We all need to give and receive the right amount of attention to keep us feeling positive and content. You might be told you are attention-seeking with your behaviour, but this is often because you are ‘attention-needing’. Attention is so important to humans that we might seek or accept negative attention when positive attention isn’t available, so it is important that we find it and share it in healthy ways.

Three things to do now to help bring you back into wellbeing:

  1. Exchange healthy attention with someone else- spend time together away from screens.
  2. Speak to a grown up about having more one-to-one time with them to chat and so something fun together.
  3. Find a way to give someone else attention- doing something with them or sending them a message or letter.

To find out more about how Suffolk Mind can help you and your young person, visit our EARLY Minds page.

by Children, Families & Young People team

Meet the Children, Families & Young People (CFYP) team:

Katie Hollis (right) is our CFYP Relationships Manager, and joined Suffolk Mind in April 2017. Prior to working for Suffolk Mind, she worked as a primary school teacher in a variety of schools across Suffolk and in the Middle East. “I made the decision to join Suffolk Mind because I was ready for a new challenge and passionate about improving mental health and wellbeing for children, families, and young people. Having also experienced poor mental health among my colleagues in schools, I wanted to work with a charity that’s mission was to make Suffolk the best place to talk about and take care of mental health.” Out of work Katie is a busy parent to three boys and spends lots of time stood at the side of soggy football pitches across the county.
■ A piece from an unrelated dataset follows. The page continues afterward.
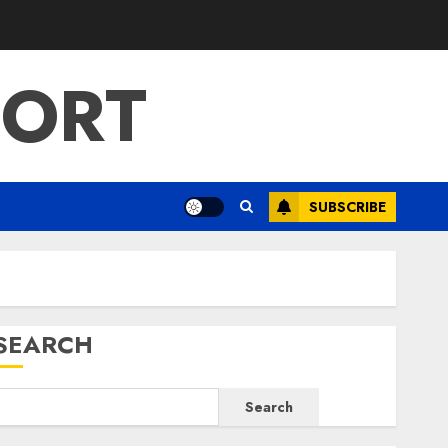
PORT
SUBSCRIBE
SEARCH
Search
Louise Harris (left) is our CFYP Training & Content Manager, while also training to become a Human Givens Psychotherapist. She has been with Suffolk Mind since early 2020 and was previously a primary school teacher and a children’s yoga teacher. Louise delivers CFYP training and develops course materials, and is growing the service into secondary schools, further education settings and family and community groups to cater for the need in mental health provision and education that has increased over the past few years. “I came to Suffolk Mind to use my skills to deliver our education programmes in schools, with the mission to make a real difference to the mental health of children and young people in Suffolk.” Louise is also a parent to two children who like to go on outdoor adventures and plays in a samba band in her spare time.